The problem: the Cubs don’t use a mechanical tarp, and precedent had been set on July 23, when the Yankees couldn’t get their manual tarp on the field in time following a sudden rainstorm and were awarded a 2-1 victory over the Texas Rangers after 4 ½ innings.

Here’s one more snippet from the official rules, under the notes section of Rule 4.12: “If a game is halted by weather, and subsequent light failure or an intervening curfew or time limit prevents its resumption, the game shall not be a suspended game. If a game is halted by light failure, and weather or field conditions prevent its resumption, the game shall not be a suspended game. A game can only be considered a suspended game if stopped for any of the six reasons specified in Rule 4.12(a).”

In other words, a tarp malfunction, mechanical or otherwise, didn’t stop the game. The rain did. So the game could not be suspended as a result of any ensuing tarp issue.

In other-other words, the Giants’ only chance was to keep lobbying for play to resume Tuesday night/Wednesday morning.

Vogelsong said even while it was raining, he expected to be able to go back to the mound for the bottom of the fifth.

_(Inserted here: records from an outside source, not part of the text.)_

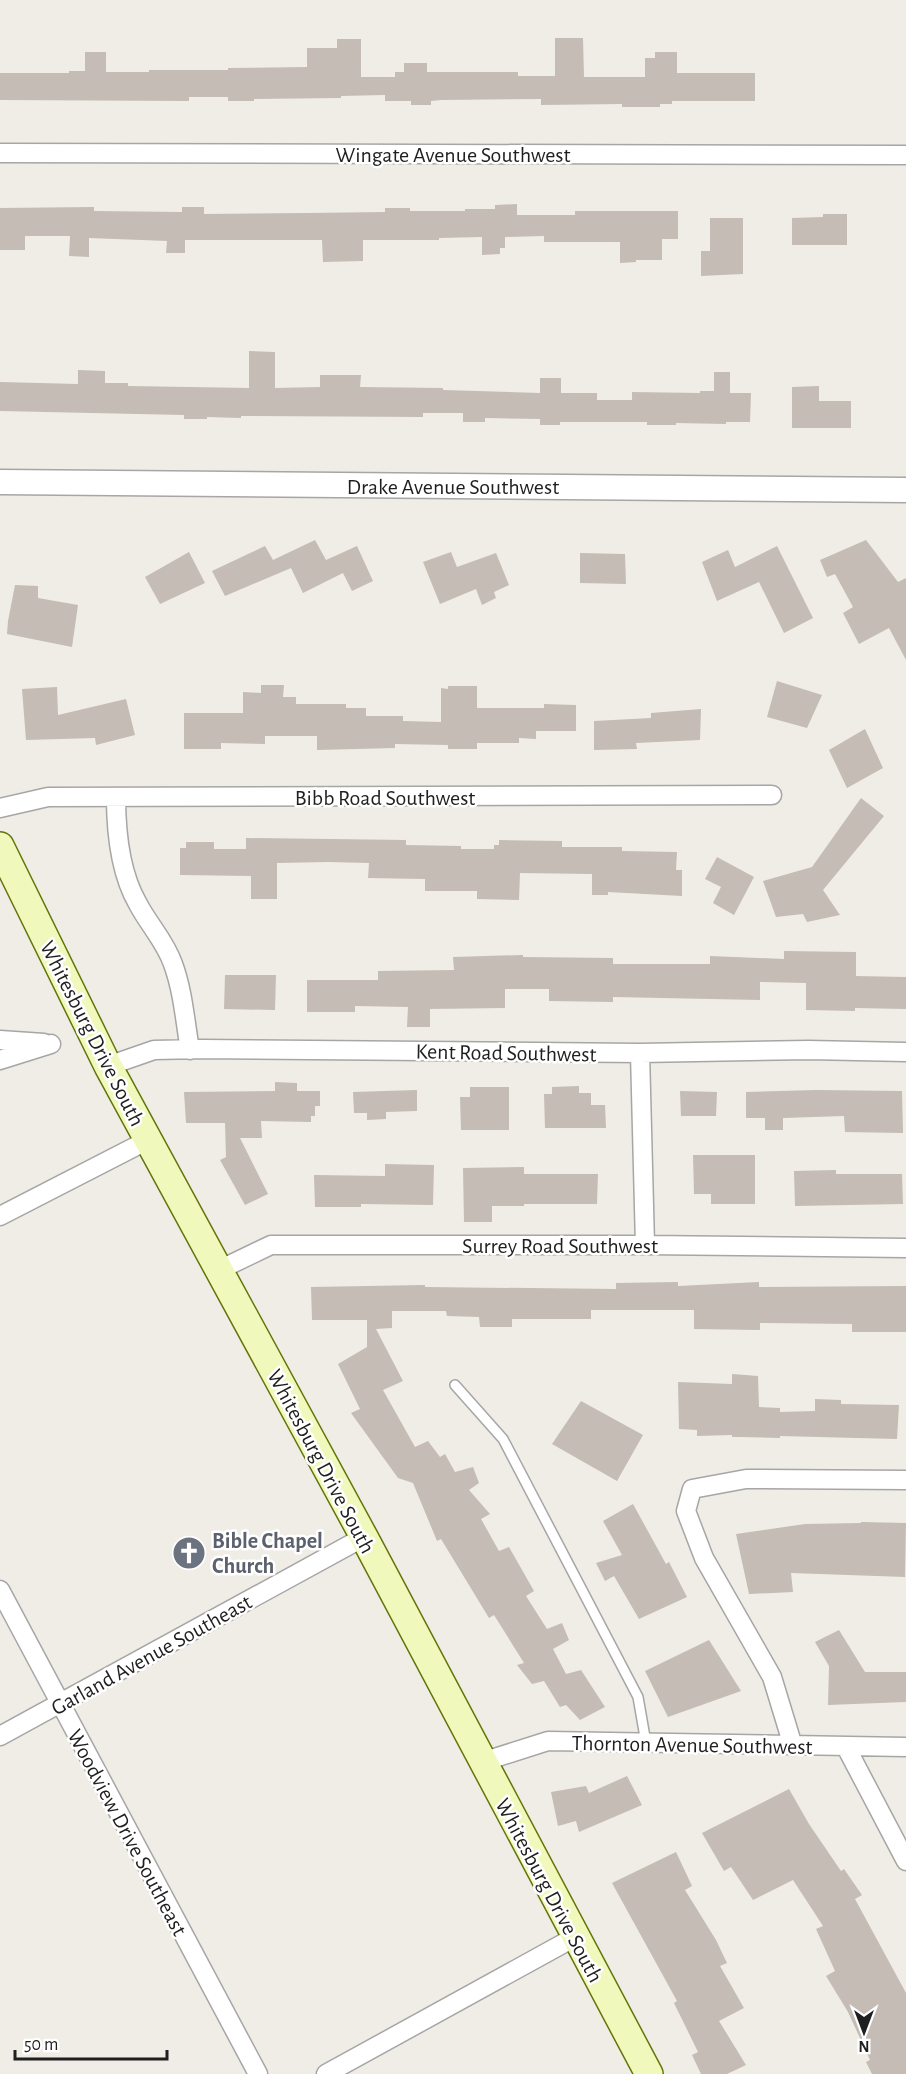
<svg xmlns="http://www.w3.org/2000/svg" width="906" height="2074" font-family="'Alegreya Sans',sans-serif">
	<rect width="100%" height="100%" fill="#f0ede6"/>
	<path fill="#c4bcb5" d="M555,38h28l1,39h61v-19h10v-6h22v21h78v28h-83v3h-12v3h-38v-3l-81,1v-6l-100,1 -10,1v4h-20v-4h-26v-6l-44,1v2l-87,1v2h-26v-4h-39v4l-189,-1v-27h69v-2h16v-19h21v20h43v-2h79v-2l79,-1v-19h30v-9h24v38h34v-5h9v-9h23v9h91v4h37z
		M517,204v11h58v-4h103v28h-16v21h-26v2l-16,1v-21h-76v-6l-39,1v11h-5v6l-18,1v-18l-43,1v2h-76v21l-40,1 -1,-22h-137v13h-19l1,-12 -78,-3v19l-20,-1 1,-20h-45v14h-25v-42l94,-1v4l88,1v-5h22v7l103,-1 78,-1v-4h25v3h55v-2h30v-4z
		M823,214h24v31h-55v-27l31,-1z
		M710,218h33v56l-42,2v-25h9z
		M249,351l26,1v36l45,-1v-12h41l-1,12 83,1v2l97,3v-15h21v15h36v7h35v-8l68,1v-2h14v-19h16v21h21l-1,29h-24v2l-50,-1v2h-29v-3h-87v3h-20v-6l-55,-1v4h-22v-9h-40v4l-182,-1v2l-34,-1v2h-23v-4l-184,-4v-29l78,2v-14l27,1v12h23v3l121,2z
		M819,386v15h32v27h-59v-41z
		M315,540l11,20 31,-14 16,35 -21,10 -9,-18 -40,20 -12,-25 -66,28 -13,-25 53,-25 8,14z
		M866,540l32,42 8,-4v82l-17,-32 -30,16 -16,-31 10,-6 -18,-33 -8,3 -7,-17z
		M777,546l36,72 -29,15 -25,-51 -42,19 -15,-39 26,-12 7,17z
		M189,552l16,31 -45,21 -15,-27z
		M451,552l6,15 39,-14 13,32 -15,7 2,6 -14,7 -6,-16 -36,15 -17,-42z
		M580,553l45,1 1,30 -46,-1z
		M15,585l23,1v12l40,7 -6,42 -65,-13 1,-13z
		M777,681l45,14 -15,33 -40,-11z
		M261,685h23l-1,12h13v7h50v4h20v8h37v5l38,1v-34l7,1v-3h29v22h67v-4l32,1v26h-40v8l-17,-1v5h-42v6h-29v-4l-53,-1v4l-78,2v-14h-52v8l-44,-1v6h-37v-36h59v-21l18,1z
		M57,687l1,28 68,-16 9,36 -39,10 -1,-7 -69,2 -4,-51z
		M701,709l-1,31 -64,3 1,6 -43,1v-29l57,-3v-5z
		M865,729l18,39 -36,20 -18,-38z
		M861,798l23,18 -61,74 17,25 -33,7 -4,-8 -27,3 -13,-36 49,-14z
		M246,838l160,2v5l55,1v3h33v-4h5v-5l63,1v6h60v4l55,1 -1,18h6v26l-74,-4v3h-16v-21l-72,-1 -1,27 -42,-1v-8h-52v-12l-57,-1 1,-15 -41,-1 -51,1v36h-26v-23l-71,-1v-27h6v-6h28v7h32z
		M717,857l37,20 -20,38 -21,-12 8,-16 -16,-8z
		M784,951l72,1v24l50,1v32l-51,-1v3l-49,-1v-27l-46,-1v18l-147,-3v5l-64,-1v-12h-44v19l-75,1v18h-23l1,-20 -53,-1v6h-48v-32h71v-9l76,-1 -1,-13 70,-2v2l90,1v6h97v-8l74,3z
		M225,975h51l-1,35 -51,-1z
		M275,1082l22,1v8h23v15h-5v10h-4v6l-50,-1 1,17h-22l28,56 -23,11 -25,-45 6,-3 -1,-34h-39l-2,-31 91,-1z
		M579,1086v7h12v12h14l1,23h-61l-1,-34h8v-7z
		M470,1087h39v43h-48l-1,-33h10z
		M417,1090v21l-31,1v7l-19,1v-7h-13l-1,-21z
		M816,1090l86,1 1,42 -58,-1 -1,-16 -61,2v12h-18v-12h-19v-26z
		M680,1091l37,1 -1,24h-35z
		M693,1155h62v49h-44v-10h-17z
		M385,1164l49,1 -1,40 -72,-1v3h-46l-1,-32 71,1z
		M524,1167v7h74l-1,30h-73v2h-32v16h-28l-1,-54z
		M836,1170v4h66l1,30 -108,2 -1,-35z
		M678,1282v4l81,-4v5l147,-1v46h-54v-8l-92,-1v7l-66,-1v-19h-103v9h-79v8h-32l-1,-10 -32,-1 -1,-5h-54v17l-16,1 27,52 -20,9 32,57 13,-6 12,16 5,-3 10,18 18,-5 6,16 -10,7 21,24 -9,5 18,32 10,-4 25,44 -8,5 21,33 15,-6 7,17 -16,9 13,25 15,-4 24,37 -25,13 -14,-15 -6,2 -16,-26 -12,3 -15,-19 7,-2 -30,-48 -5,3 -48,-79 -4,2 -24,-58 -15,-5 -47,-65 9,-4 -22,-45 29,-17v-27h-55l-1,-33 114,-2v2l191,2v-6z
		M732,1374l26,2 1,31 21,1v4l35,-1v-12l26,1v4l58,1 -2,34 -117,-3v2l-40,-1h-8v-2l-35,1v-6l-18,-1 -1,-47 54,2z
		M581,1401l62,34 -26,46 -65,-37z
		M633,1504l33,60 3,-2 18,35 -48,22 -25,-43 -9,5 -9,-18 26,-8 -19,-34z
		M861,1522l45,1 -1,54 -114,-4 2,19 -44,2 -13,-60 69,-10 56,-1z
		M839,1630l26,42h41v30l-78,3 1,-39 -14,-24z
		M709,1640l32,51 -73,26 -23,-46z
		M627,1776l15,29 -63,27 -3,-11 -18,5 -7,-34 35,-6 3,7z
		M789,1789l20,35 32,47 3,-2 18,26 -7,4 51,94v81h-34l-6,-12 4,-2 -22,-48 -22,-36 9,-5 -19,-42 7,-3 -30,-46 -40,20 -22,-33 -7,4 -22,-38z
		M676,1852l16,34 -7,4 31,50 11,23 -7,3 24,42 -25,13 27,44 -19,9h-26l-9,-19 6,-3 -24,-49 3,-2 -65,-118z"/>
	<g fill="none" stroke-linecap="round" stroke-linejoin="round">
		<defs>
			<path id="service" d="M455,1385l48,54 135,258 8,46"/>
			<path id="minor" d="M0,153l906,2
				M116,797c0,35 4,76 22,107 11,21 27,37 35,60 10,27 12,57 17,86
				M0,808l48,-11 724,-2
				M0,1040l44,3
				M640,1053l5,192
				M0,1060l51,-16
				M108,1066l46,-16 48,-1 438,4 168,-3 98,2
				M0,1216l148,-76
				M219,1270l52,-25h374l261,3
				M0,1590l258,484
				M0,1736l364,-199
				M793,1746l-21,-69 -68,-119 -18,-47 6,-22 54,-10 160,1
				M846,1747l60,114
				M482,1762l66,-21 358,6
				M326,2074l249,-137"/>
			<path id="tertiary" d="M0,482l906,8"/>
			<path id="secondary" d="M0,846l108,220 256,471 285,537"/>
		</defs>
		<use href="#service" stroke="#a6a6a6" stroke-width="12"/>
		<use href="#minor" stroke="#a6a6a6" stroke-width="21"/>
		<use href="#tertiary" stroke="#a6a6a6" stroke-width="27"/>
		<use href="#secondary" stroke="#637508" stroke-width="30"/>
		<use href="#service" stroke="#fff" stroke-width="9"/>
		<use href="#minor" stroke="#fff" stroke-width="18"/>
		<use href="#tertiary" stroke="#fff" stroke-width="24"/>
		<use href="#secondary" stroke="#f1f8bc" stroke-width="27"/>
	</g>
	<defs>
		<symbol id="church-disc" viewBox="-11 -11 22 22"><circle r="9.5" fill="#6b7280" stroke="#fff"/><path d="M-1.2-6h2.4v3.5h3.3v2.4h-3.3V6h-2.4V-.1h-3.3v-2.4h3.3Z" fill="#fff"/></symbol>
	</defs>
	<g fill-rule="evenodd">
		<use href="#church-disc" x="170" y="1534" width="38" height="38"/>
	</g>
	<g text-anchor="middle" stroke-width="5" stroke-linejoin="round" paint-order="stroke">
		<g font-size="22" fill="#1f1f1f" stroke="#fff">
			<text x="453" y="162">Wingate Avenue Southwest</text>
			<text x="453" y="494">Drake Avenue Southwest</text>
			<text x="385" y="805">Bibb Road Southwest</text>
			<text transform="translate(93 1033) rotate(63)" y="8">Whitesburg Drive South</text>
			<text transform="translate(506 1052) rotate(1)" y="8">Kent Road Southwest</text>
			<text x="560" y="1253">Surrey Road Southwest</text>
			<text transform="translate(322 1461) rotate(62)" y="8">Whitesburg Drive South</text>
			<text transform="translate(151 1654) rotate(-29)" y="8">Garland Avenue Southeast</text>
			<text transform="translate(692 1744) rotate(1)" y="8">Thornton Avenue Southwest</text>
			<text transform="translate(128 1832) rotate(62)" y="8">Woodview Drive Southeast</text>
			<text transform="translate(550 1890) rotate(62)" y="8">Whitesburg Drive South</text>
		</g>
		<g font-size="22" font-weight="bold" fill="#5b616d" stroke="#fff" text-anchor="start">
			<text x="212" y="1548">Bible Chapel<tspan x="212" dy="25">Church</tspan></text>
		</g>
	</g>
	<g transform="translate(864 2032) rotate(180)" stroke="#ffffff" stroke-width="4.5" paint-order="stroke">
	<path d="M0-4.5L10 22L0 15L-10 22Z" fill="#1f1f1f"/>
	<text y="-9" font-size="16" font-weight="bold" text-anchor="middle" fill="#1f1f1f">N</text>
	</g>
	<path d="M15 2050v9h152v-9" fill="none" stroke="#1f1f1f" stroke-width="3"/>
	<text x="24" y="2050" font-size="18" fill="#1f1f1f" stroke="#ffffff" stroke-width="4.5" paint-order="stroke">50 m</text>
</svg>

“The longer and longer it took (to prepare the field), I knew I wouldn’t go back out,” Vogelsong said. “But I was hoping at least we could play and they’d give us a chance.”

Instead, a team in the throes of two playoff races waited for four hours for nothing but bitterness, with the wary thought that their mental accounting will lead them to one place if they end up missing the postseason by one game.

And all the while, during the delay, the Cubs cut off alcohol sales. It was a dry stadium in one respect only.